- **Instructions to follow**
Return the lines below exactly, please, from the one containing "La violencia" through the last one, both included, and leave out any pictures.

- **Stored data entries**
**********
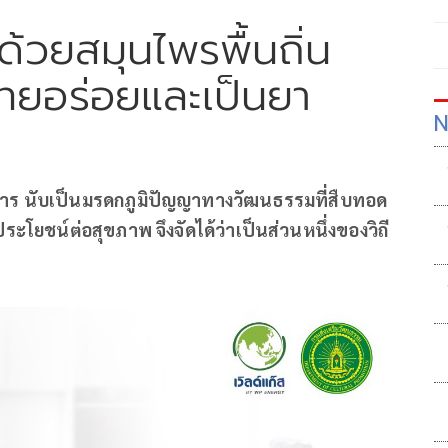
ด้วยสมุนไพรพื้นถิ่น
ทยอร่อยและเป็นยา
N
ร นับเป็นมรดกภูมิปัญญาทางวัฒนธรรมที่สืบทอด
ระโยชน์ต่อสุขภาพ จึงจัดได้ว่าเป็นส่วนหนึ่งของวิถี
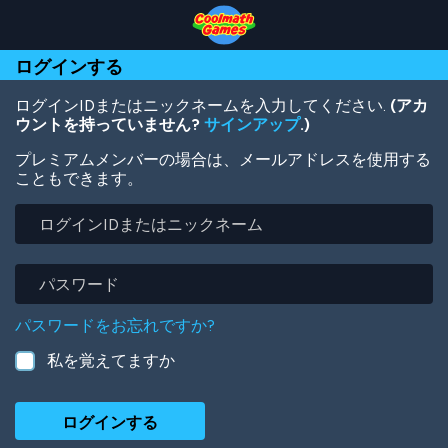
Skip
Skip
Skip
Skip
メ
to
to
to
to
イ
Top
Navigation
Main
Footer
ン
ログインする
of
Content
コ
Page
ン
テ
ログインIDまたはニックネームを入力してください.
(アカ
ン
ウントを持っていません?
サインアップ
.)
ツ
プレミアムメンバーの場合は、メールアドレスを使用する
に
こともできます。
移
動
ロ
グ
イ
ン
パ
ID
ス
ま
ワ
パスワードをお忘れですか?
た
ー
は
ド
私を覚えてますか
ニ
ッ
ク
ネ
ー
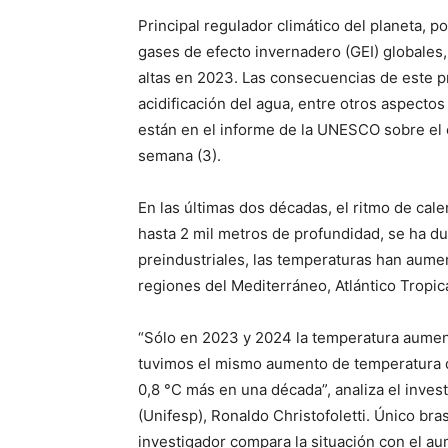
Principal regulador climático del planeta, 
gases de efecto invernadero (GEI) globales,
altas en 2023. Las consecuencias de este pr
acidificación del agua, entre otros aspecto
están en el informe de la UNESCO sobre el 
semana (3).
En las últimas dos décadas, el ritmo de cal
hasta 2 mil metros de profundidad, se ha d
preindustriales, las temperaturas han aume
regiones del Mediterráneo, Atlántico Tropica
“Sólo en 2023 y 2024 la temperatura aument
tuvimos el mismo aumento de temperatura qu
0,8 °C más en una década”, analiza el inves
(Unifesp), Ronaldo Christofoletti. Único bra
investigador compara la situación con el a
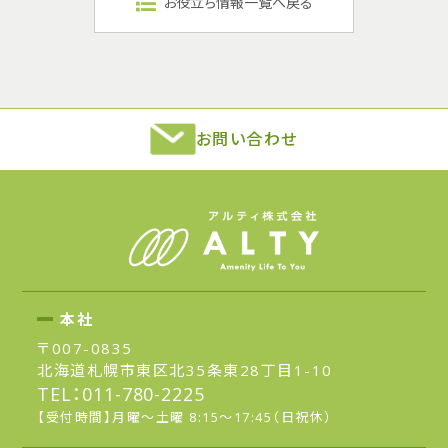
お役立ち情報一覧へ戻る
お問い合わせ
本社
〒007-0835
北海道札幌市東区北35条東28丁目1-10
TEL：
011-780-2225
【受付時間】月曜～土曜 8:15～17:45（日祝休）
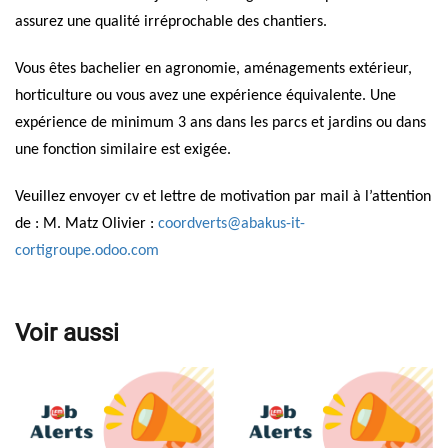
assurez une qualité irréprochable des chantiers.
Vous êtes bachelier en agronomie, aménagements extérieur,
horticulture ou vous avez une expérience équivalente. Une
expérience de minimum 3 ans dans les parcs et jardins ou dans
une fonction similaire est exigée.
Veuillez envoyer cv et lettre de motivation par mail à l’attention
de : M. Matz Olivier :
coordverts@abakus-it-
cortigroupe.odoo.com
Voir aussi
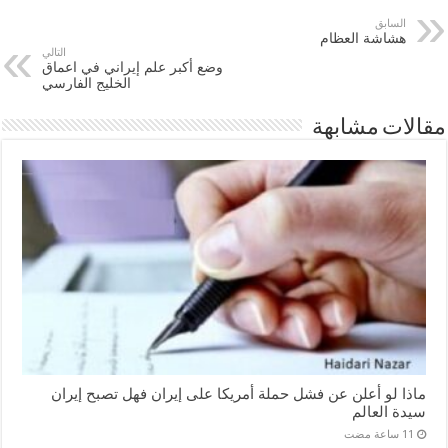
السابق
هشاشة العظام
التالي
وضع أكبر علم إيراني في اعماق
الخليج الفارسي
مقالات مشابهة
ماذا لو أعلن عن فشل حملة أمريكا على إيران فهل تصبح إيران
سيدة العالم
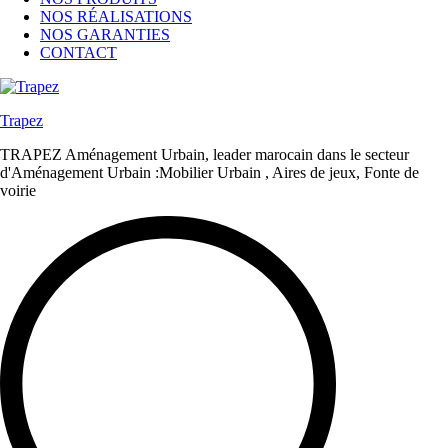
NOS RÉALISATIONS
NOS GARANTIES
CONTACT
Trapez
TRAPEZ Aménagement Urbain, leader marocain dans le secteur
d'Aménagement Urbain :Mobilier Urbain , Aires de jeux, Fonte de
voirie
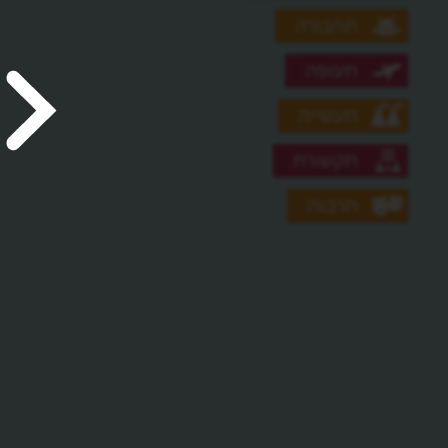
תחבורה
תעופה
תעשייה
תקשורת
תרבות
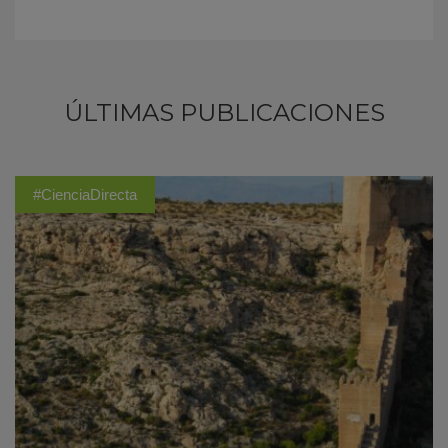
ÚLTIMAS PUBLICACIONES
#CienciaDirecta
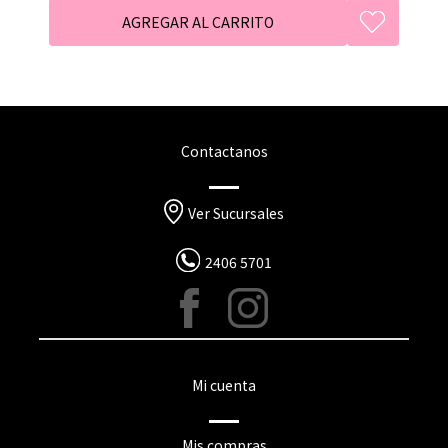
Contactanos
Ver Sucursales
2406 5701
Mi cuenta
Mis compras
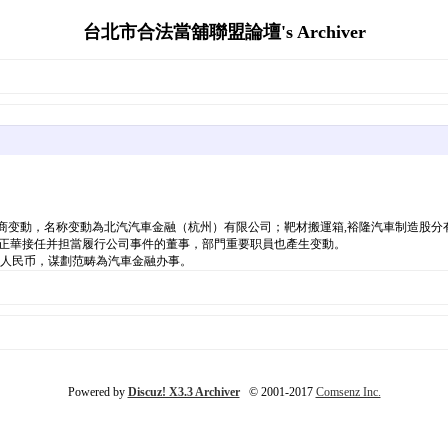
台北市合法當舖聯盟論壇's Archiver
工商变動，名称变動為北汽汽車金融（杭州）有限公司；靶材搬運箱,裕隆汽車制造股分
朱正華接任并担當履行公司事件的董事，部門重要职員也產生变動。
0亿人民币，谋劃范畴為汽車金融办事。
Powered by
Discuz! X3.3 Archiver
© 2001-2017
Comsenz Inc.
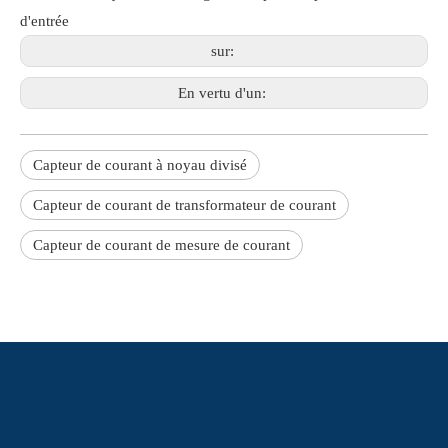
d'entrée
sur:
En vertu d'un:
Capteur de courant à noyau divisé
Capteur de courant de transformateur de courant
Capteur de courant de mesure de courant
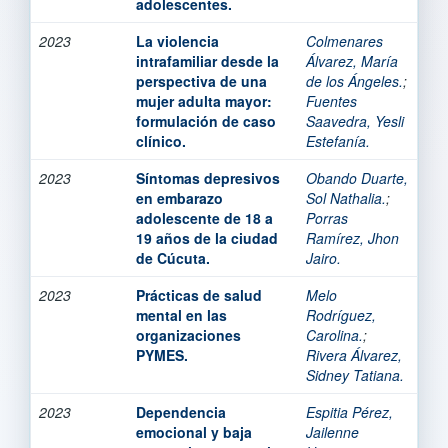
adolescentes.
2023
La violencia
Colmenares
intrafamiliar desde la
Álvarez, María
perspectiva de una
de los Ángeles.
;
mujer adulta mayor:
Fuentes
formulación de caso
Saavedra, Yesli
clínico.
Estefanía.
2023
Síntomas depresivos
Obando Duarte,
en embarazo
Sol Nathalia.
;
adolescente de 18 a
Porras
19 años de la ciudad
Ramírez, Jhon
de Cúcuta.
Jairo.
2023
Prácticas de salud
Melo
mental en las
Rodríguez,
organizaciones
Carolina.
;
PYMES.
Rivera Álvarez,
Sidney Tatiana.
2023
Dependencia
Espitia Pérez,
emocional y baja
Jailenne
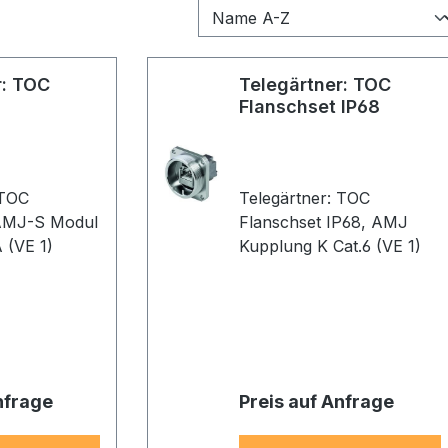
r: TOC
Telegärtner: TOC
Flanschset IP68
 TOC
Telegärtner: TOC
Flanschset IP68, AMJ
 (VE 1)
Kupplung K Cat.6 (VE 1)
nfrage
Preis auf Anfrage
**********
- **Worked solution**
La violencia
Colmenares
intrafamiliar desde la
Álvarez, María
perspectiva de una
de los Ángeles.
;
mujer adulta mayor:
Fuentes
formulación de caso
Saavedra, Yesli
clínico.
Estefanía.
2023
Síntomas depresivos
Obando Duarte,
en embarazo
Sol Nathalia.
;
adolescente de 18 a
Porras
19 años de la ciudad
Ramírez, Jhon
de Cúcuta.
Jairo.
2023
Prácticas de salud
Melo
mental en las
Rodríguez,
organizaciones
Carolina.
;
PYMES.
Rivera Álvarez,
Sidney Tatiana.
2023
Dependencia
Espitia Pérez,
emocional y baja
Jailenne
r: TOC
Telegärtner: TOC
Flanschset IP68
 TOC
Telegärtner: TOC
Flanschset IP68, AMJ
 (VE 1)
Kupplung K Cat.6 (VE 1)
nfrage
Preis auf Anfrage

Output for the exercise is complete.